Eventually we do have a problem. That the population is getting older, health care costs are rising ... there is this question of how we're going to pay for the programs. The year 2025, the year 2030, something is going to have to give ... We’re going to need more revenue, we’re going to need, and probably in the end, surely in the end it will require some sort of middle class taxes as well. So again, we won’t be able to pay for the kind of government, the society we want without some increase in taxes, not a huge one, but some increase on taxes on the middle class, maybe a value-added tax ... And we’re also going to do, really, we’re going to have to make decisions about health care, not pay for health care that has no demonstrated medical benefits. So you know the snarky version I use, which is, I shouldn’t even say because it will get me in trouble, is death panels and sales taxes is how we do this.
The rationing of healthcare will become necessary, says Krugman. Certainly, there is the possibility of real shortages, for example, of kidneys or livers available for transplantation. If that situation occurs, serious ethical discussions would be necessary.

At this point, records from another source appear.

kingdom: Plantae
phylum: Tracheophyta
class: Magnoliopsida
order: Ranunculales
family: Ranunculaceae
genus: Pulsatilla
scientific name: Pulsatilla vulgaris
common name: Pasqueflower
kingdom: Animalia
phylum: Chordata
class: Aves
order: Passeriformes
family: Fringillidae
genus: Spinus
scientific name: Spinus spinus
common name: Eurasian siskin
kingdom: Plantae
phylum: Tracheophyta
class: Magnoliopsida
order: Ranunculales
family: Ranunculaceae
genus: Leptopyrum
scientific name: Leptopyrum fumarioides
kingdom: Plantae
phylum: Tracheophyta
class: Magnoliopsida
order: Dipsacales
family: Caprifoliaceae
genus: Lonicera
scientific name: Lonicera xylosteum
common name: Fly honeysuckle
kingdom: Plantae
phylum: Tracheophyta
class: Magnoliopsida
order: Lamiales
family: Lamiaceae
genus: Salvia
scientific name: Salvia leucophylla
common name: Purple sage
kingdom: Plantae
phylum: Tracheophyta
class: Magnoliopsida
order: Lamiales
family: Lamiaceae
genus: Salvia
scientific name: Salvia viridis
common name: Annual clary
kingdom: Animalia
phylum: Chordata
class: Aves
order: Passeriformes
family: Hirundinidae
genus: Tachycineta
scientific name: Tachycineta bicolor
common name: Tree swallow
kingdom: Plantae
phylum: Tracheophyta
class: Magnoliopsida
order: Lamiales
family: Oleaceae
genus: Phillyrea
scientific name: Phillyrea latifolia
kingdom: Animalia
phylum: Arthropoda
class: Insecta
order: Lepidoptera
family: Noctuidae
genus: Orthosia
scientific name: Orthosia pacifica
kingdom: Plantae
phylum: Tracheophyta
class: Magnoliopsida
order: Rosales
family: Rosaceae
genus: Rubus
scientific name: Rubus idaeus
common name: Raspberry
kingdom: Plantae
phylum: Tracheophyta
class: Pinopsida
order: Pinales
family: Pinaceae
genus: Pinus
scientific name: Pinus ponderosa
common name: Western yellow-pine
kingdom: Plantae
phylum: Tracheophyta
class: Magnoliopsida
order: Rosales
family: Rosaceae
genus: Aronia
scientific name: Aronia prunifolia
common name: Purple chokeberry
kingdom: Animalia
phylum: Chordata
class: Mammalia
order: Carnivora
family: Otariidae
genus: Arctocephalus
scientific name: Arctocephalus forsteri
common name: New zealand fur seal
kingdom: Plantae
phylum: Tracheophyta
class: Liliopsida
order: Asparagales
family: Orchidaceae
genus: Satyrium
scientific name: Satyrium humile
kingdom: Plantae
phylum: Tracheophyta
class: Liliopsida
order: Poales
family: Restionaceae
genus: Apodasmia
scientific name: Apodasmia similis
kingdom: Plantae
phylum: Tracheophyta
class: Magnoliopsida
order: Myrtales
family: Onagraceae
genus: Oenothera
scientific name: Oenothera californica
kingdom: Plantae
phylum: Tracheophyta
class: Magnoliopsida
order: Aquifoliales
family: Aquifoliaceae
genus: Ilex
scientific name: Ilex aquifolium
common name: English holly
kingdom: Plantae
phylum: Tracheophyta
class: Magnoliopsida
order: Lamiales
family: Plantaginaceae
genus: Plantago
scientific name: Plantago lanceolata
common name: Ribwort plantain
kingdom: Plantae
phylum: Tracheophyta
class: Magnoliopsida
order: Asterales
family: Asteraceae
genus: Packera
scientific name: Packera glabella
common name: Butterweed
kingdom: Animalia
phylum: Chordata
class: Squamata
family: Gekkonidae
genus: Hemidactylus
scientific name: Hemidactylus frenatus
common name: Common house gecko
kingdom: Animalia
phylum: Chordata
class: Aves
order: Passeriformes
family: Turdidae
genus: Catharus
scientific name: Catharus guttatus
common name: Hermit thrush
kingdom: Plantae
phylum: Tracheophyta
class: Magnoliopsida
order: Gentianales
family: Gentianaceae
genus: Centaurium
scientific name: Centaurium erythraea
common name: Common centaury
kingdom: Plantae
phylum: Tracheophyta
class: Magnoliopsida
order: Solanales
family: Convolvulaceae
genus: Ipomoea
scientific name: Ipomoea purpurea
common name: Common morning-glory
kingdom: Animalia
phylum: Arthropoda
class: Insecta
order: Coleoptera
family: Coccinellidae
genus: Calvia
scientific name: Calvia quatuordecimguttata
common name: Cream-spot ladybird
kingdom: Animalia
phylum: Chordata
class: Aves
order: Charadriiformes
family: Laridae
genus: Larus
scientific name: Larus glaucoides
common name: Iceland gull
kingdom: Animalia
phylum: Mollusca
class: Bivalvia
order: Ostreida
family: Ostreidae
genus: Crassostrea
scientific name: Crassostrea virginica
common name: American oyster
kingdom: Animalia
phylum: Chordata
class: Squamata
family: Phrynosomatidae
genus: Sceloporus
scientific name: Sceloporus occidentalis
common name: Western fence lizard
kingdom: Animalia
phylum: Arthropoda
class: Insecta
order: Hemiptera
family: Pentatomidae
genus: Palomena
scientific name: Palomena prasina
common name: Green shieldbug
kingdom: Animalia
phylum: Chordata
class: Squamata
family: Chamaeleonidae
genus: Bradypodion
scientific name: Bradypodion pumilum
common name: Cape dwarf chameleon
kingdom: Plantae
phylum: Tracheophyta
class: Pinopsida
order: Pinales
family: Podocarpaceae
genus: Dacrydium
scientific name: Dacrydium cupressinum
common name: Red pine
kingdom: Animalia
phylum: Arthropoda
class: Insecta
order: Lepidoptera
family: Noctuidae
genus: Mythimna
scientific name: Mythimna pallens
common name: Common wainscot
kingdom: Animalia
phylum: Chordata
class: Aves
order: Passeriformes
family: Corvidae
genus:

But equally as possible, and perhaps more probable, would be the shortages of physicians - shortages caused by an environment in which fewer students choose to study medicine because Obamacare has made the profession uninviting for gifted students, or shortages of medicines, because the Democratic Party's nationalized healthcare program has given pharmaceutical companies no incentive to develop or manufacture drugs. The bureaucrats who have artificially created these shortages would then go on to ration healthcare, deciding who deserves it and who does not.
In the meantime, working Americans - middle class and lower class - would be paying more, not less, by means of taxes, for the privilege of being abused in such a socialized healthcare system. Krugman speaks of a value added tax, which is a sort of national sales tax. Such taxes are regressive, meaning that they impact the poor more than the rich.
This healthcare system can, however, be judged a success, to the extent that it makes progress toward a greater goal: Obama's objective of lowering American standards of living, and reducing American wealth, so that U.S. citizens are moved closer to a third-world way of life. Obama's purpose is to shrink the gap between modern industrialized high-tech nations and developing nations. Unable to raise the latter, he lowers the former. Healthcare policy is but one way of doing that. Other policies from the Obama administration, while ostensibly about the environment or education, carry this same larger objective forward.